Concern about monkeypox spread shifts to college campuses
As monkeypox cases decline, public health officials are shifting their focus to college campuses, where students are returning to communal living arrangements that could sustain the outbreak.
Why it matters: University health clinics could be hard pressed to test, offer vaccines and respond to a fast-evolving health emergency without the help of local and state health agencies.
- State health officials are already making contingencies and consulting with school officials in anticipation of new cases this fall, Michael Fraser, CEO of the Association of State and Territorial Health Officials, told reporters.
- "I don't think colleges and universities are prepared to handle testing and vaccines," said Cesar Arias, an Infectious Diseases Society of America board member.
Where it stands: Georgetown University and George Washington University in Washington, D.C., the University of Texas at Austin and Bucknell and West Chester University in Pennsylvania already have reported confirmed cases, per WebMD.
- The schools aren't planning vaccination campaigns but are raising awareness among students while developing isolation plans, according to the report.

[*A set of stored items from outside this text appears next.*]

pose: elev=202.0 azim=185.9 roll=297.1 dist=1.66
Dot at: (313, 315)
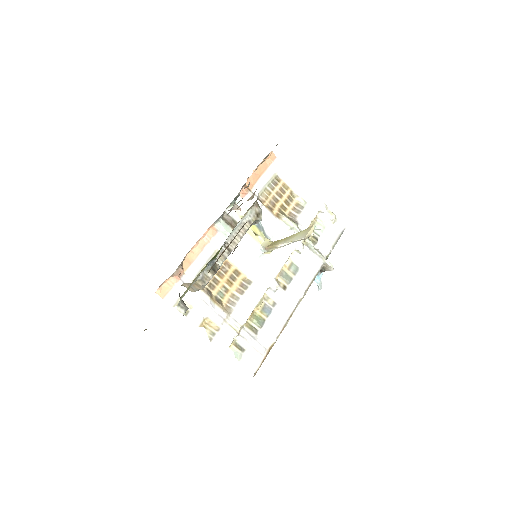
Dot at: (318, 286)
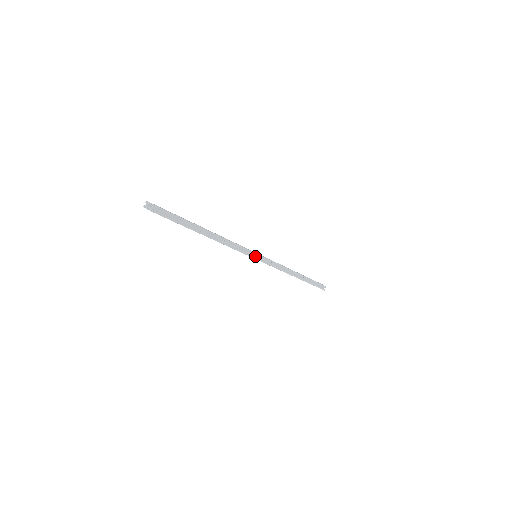
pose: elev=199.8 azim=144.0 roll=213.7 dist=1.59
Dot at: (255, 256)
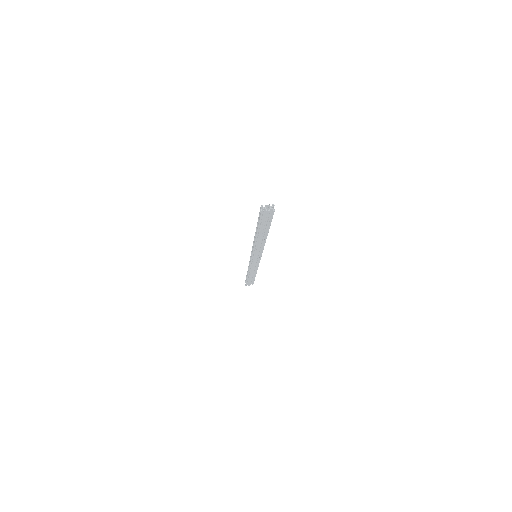
Dot at: (259, 255)
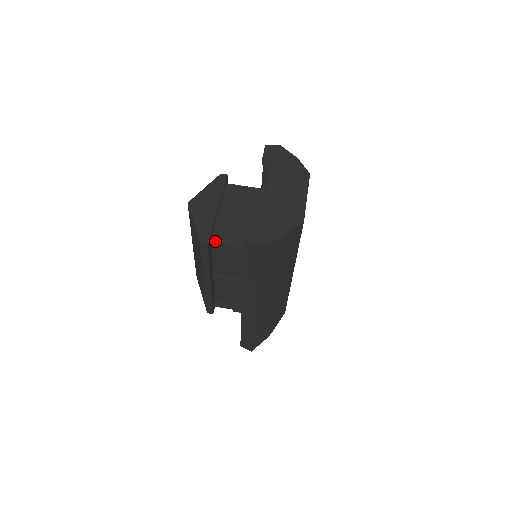
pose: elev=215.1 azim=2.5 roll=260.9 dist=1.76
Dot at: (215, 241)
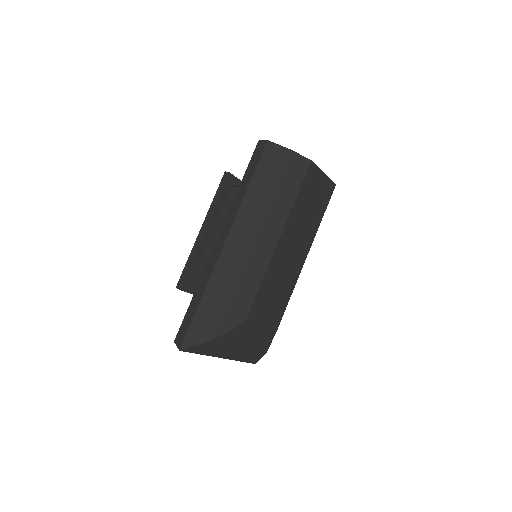
Dot at: (236, 181)
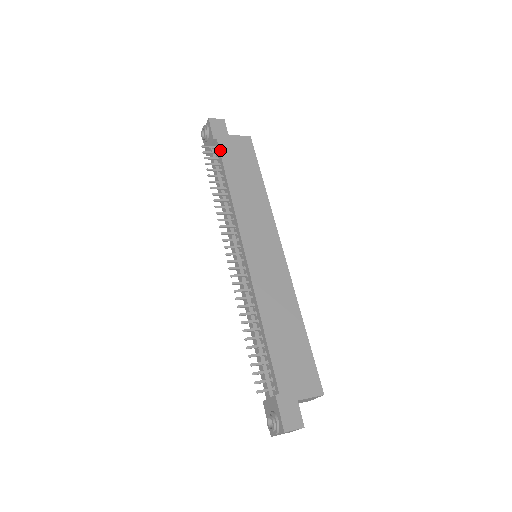
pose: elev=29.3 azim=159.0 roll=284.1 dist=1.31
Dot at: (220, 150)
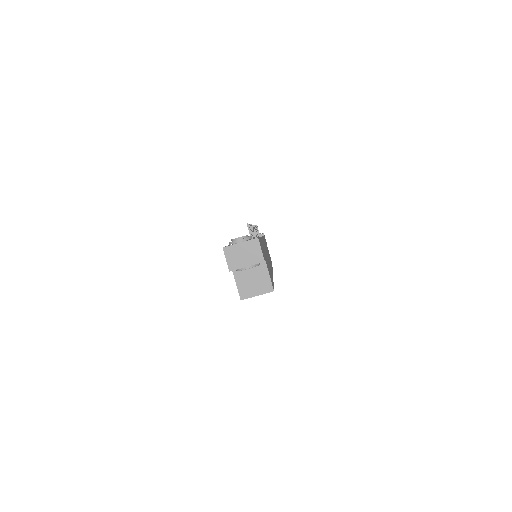
Dot at: (264, 236)
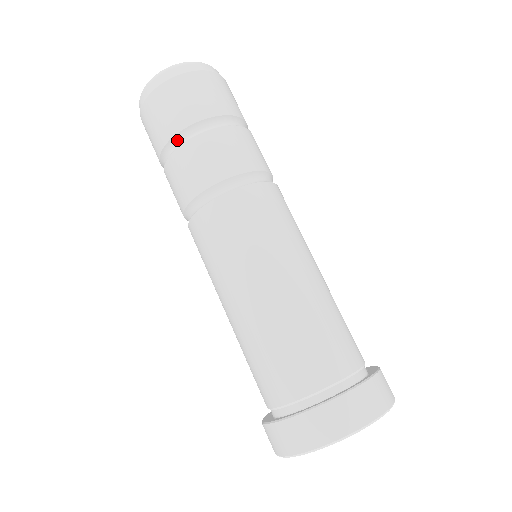
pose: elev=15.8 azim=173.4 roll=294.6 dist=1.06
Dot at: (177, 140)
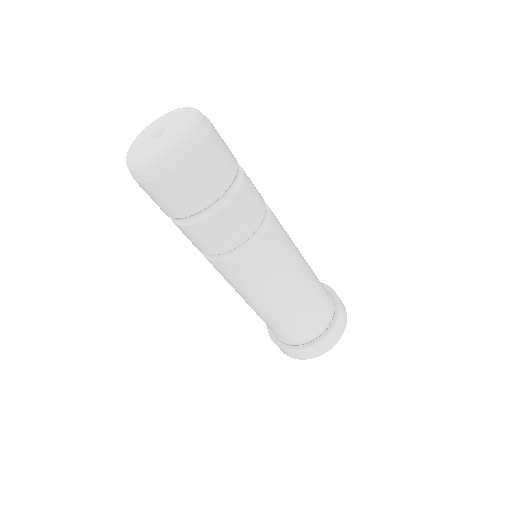
Dot at: (210, 208)
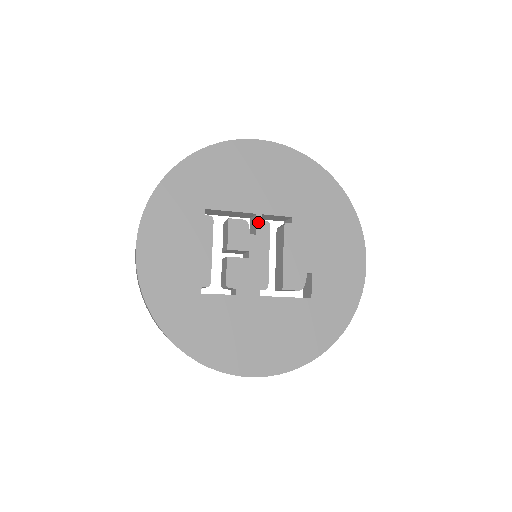
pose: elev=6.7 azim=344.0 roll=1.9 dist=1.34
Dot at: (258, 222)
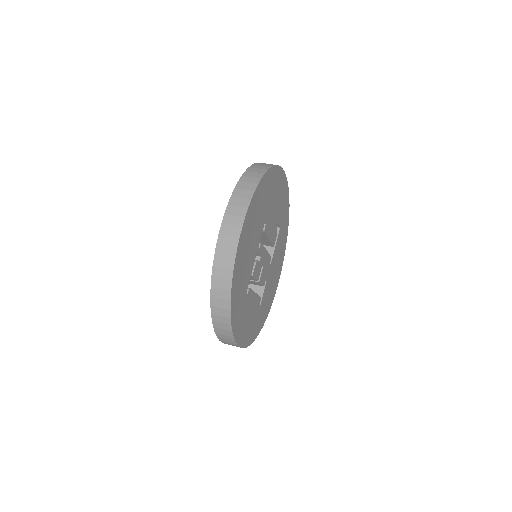
Dot at: (259, 252)
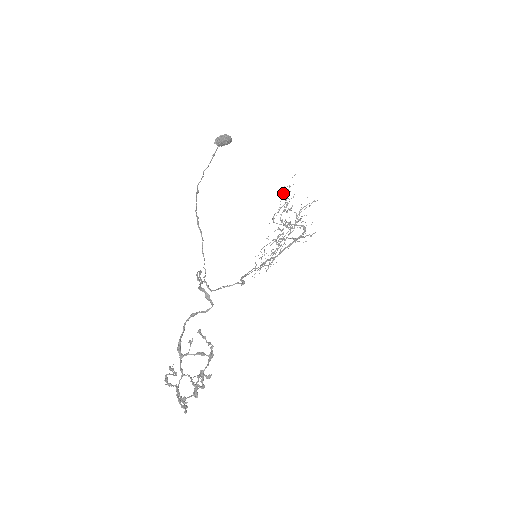
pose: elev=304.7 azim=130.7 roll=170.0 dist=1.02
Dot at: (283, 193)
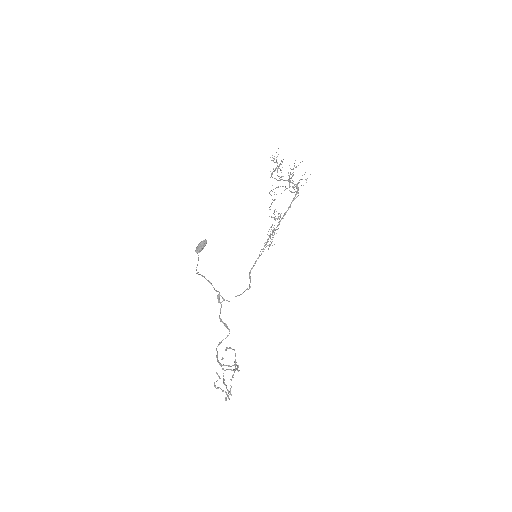
Dot at: (273, 160)
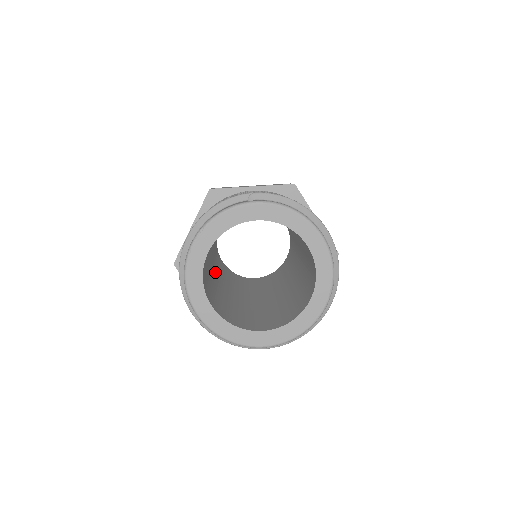
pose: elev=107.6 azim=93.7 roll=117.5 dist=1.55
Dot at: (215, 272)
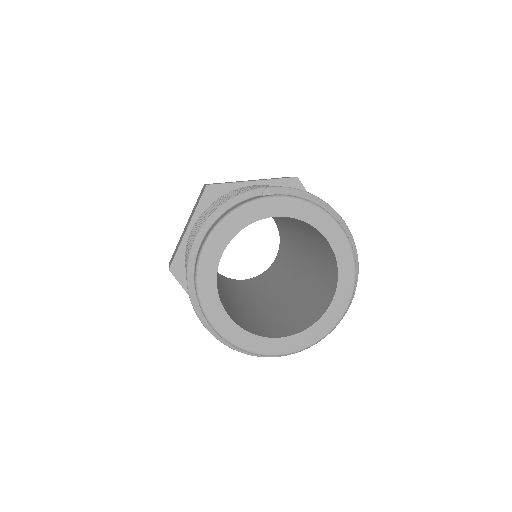
Dot at: occluded
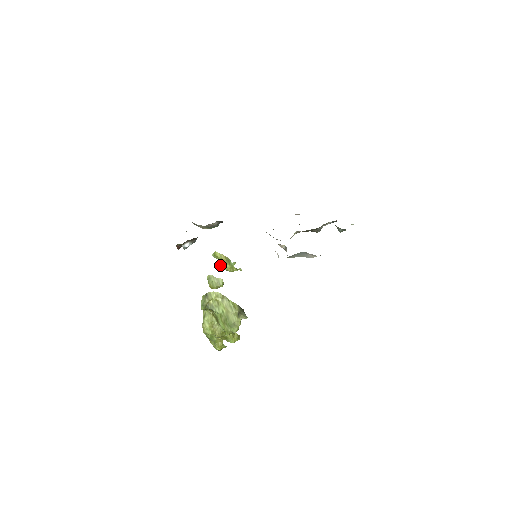
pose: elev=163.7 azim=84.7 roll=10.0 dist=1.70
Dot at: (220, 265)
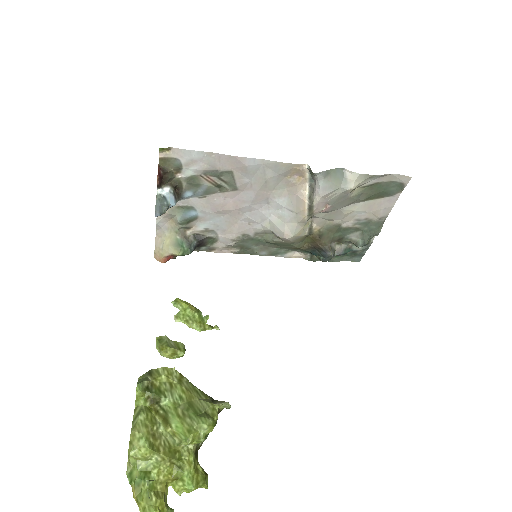
Dot at: (183, 319)
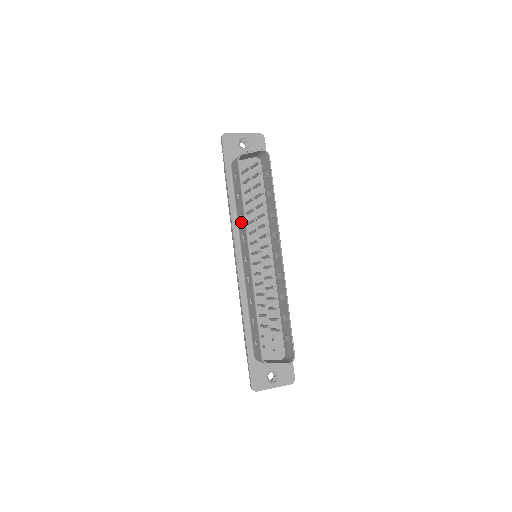
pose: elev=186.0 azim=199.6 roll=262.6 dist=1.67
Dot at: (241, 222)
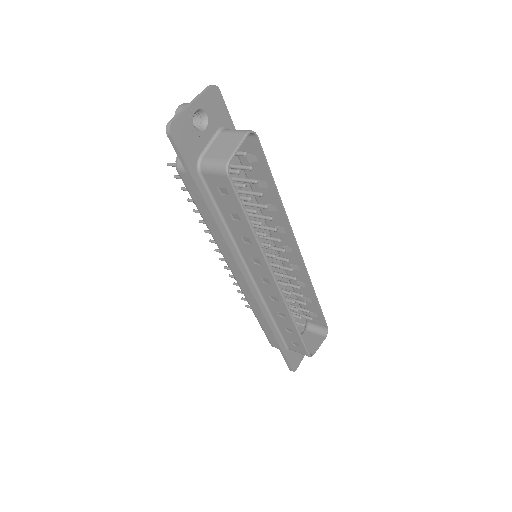
Dot at: (247, 246)
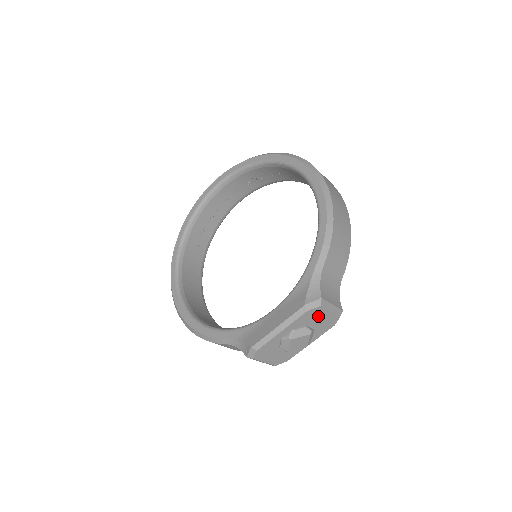
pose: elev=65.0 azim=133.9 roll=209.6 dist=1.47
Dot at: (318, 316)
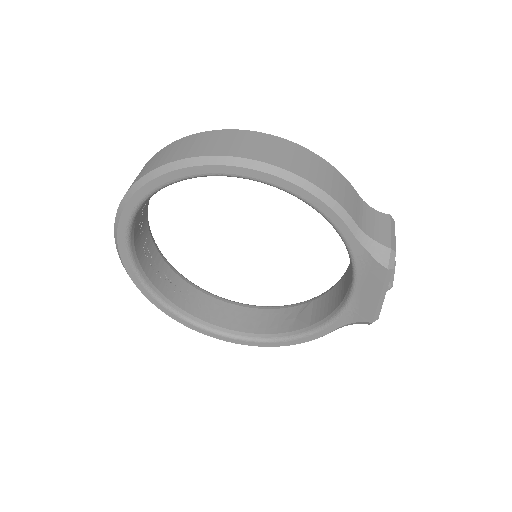
Dot at: occluded
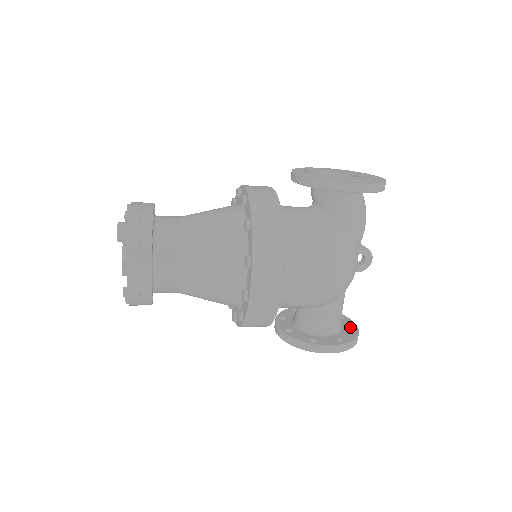
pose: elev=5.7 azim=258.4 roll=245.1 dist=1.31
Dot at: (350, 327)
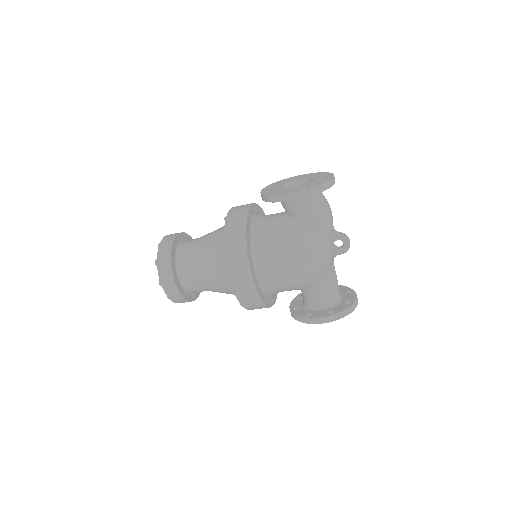
Dot at: (349, 300)
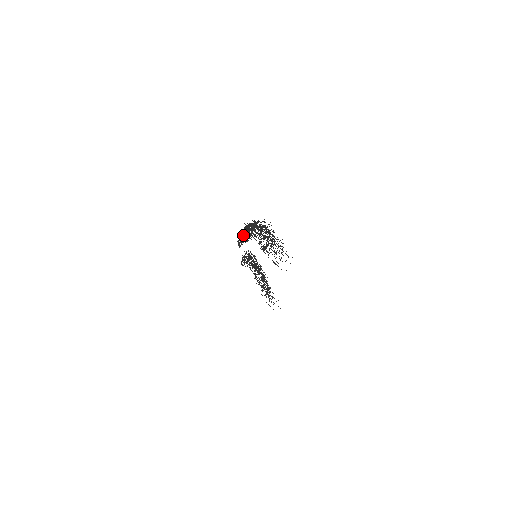
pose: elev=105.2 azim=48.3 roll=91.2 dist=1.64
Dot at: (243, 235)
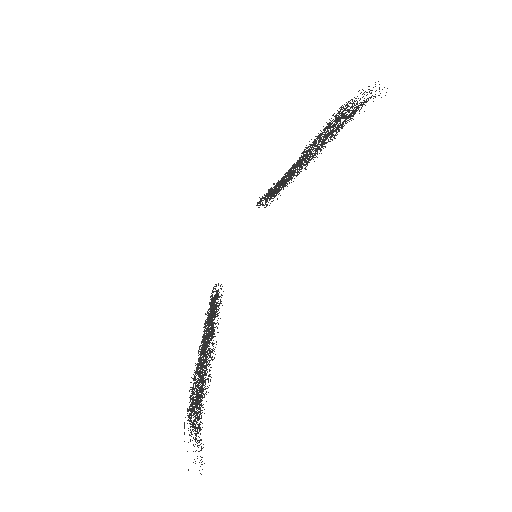
Dot at: occluded
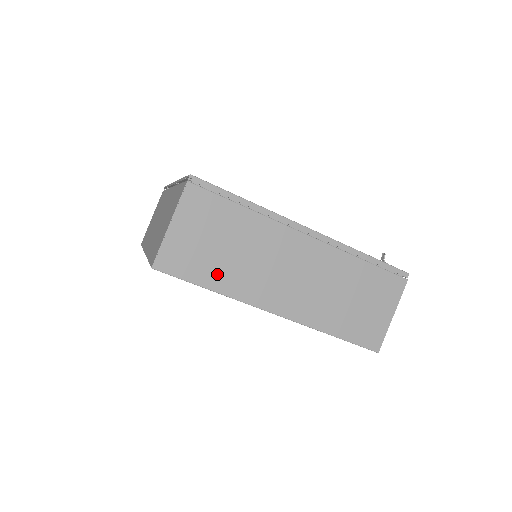
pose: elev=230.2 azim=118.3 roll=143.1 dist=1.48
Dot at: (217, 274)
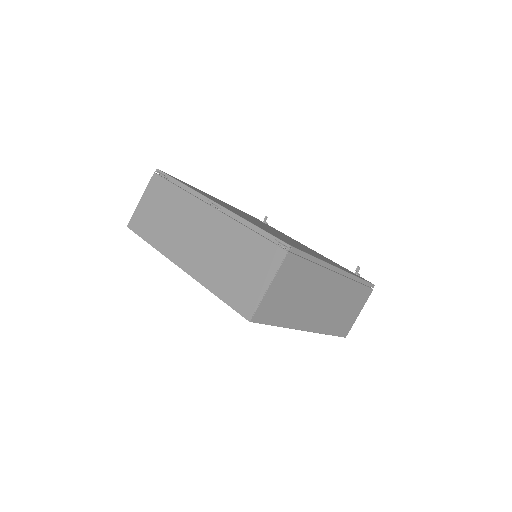
Dot at: (285, 314)
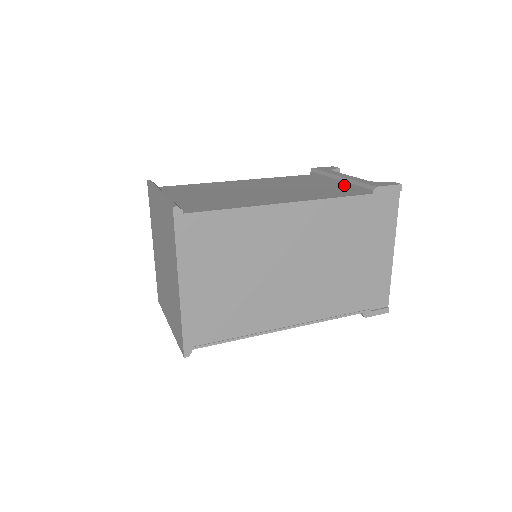
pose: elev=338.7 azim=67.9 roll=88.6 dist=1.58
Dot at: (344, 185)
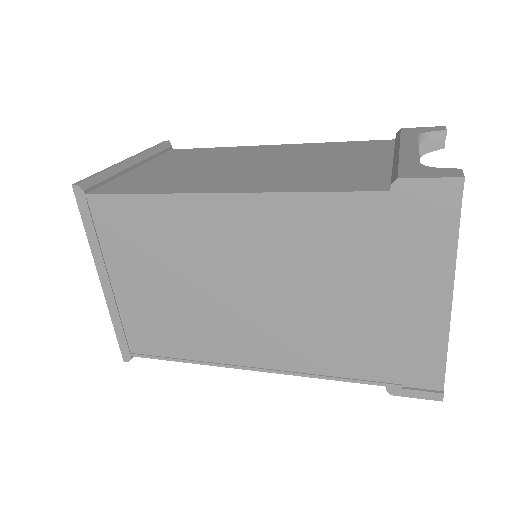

- Some universities have set up hotlines for students who have symptoms or questions about testing, treatment or vaccination.
- Biden administration health officials last month met virtually with college presidents and campus health officials to discuss best practices for curbing the spread of the virus and launched a landing page with resources.
- But any response will hinge on the availability of vaccines. The administration is stockpiling more shots but leaving it to local health providers to get available Jynneos vaccine to men who have sex with men, who account for the vast majority of cases, and others most at risk.
What they're saying: The Centers for Disease Control and Prevention recommends testing and isolating people in congregate settings like dormitories who are suspected of having monkeypox.
- The CDC also encourages contact tracing to help identify people with exposure and prevent additional cases — while acknowledging this might not be possible in all settings.
- The agency emphasizes that universities message the health threat by stressing that anyone can get monkeypox.
Yes, but: Isolating students for a period of two to four weeks if they test positive for monkeypox could be challenging, especially if they reside in dorms or other community living arrangements.
By the numbers: The U.S. accounts for 38% of confirmed and reported monkeypox cases worldwide, though the seven-day rolling average has been declining.
- Vaccine administration also appears to be slowing down, which concerns public health experts.
- "I would have expected vaccinations not to have dropped off so soon," Anand Parekh, medical advisor at the Bipartisan Policy Center, told Axios. "We have to redouble our efforts when it comes to education and outreach."
- Disease spread appears to be slowing most in major cities where the vaccine has been most available, but there's more limited supplies in rural areas, and if all areas are not targeted for vaccination, the spread could again become exponential, according to a Cowen analysis.
- To help eliminate the outbreak public health will need to go "where the risk is greatest," Parekh said, which is "the best way to ensure that people benefit from these tools."
- A Cowen survey found 75% of doctors see a 30% or lower chance of monkeypox becoming endemic in the U.S. or Europe.
What we're watching: Public health groups are calling on Congress to infuse the system with $4.5 billion in funding to combat the outbreak, a request that seems increasingly unlikely with little Republican support.
- Senate Health, Education, Labor and Pensions Committee Ranking Member Richard Burr (R-N.C.) told top federal health officials at a hearing Wednesday that he believes it's less a funding than planning issue, and called on the White House to request a specific budget with a plan if the money is really needed.
- Burr suggested using some unspent COVID funds to cover needs for the monkeypox outbreak, Axios' Alayna Treene reports, although health agency leaders said both federal agencies and states are unable to do so.